Provided material =>
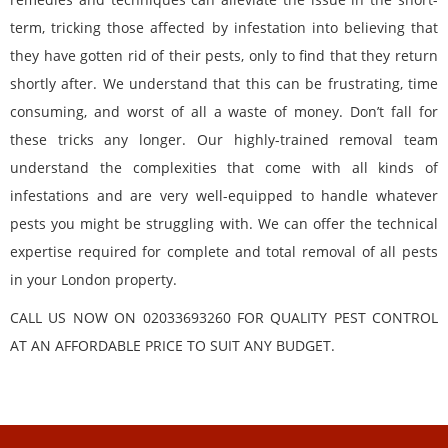
term, tricking those affected by infestation into believing that
they have gotten rid of their pests, only to find that they return
shortly after. We understand that this can be frustrating, time
consuming, and worst of all a waste of money. Don’t fall for
these tricks any longer. Our highly-trained removal team
understand the complexities that come with all kinds of
infestations and are very well-equipped to handle whatever
pests you might be struggling with. We can offer the technical
expertise required for complete and total removal of all pests
in your London property.
CALL US NOW ON 02033693260 FOR QUALITY PEST CONTROL
AT AN AFFORDABLE PRICE TO SUIT ANY BUDGET.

Task objective =>
Look through the listing and extract every line with "removal" in it.

Solution =>
these tricks any longer. Our highly-trained removal team
expertise required for complete and total removal of all pests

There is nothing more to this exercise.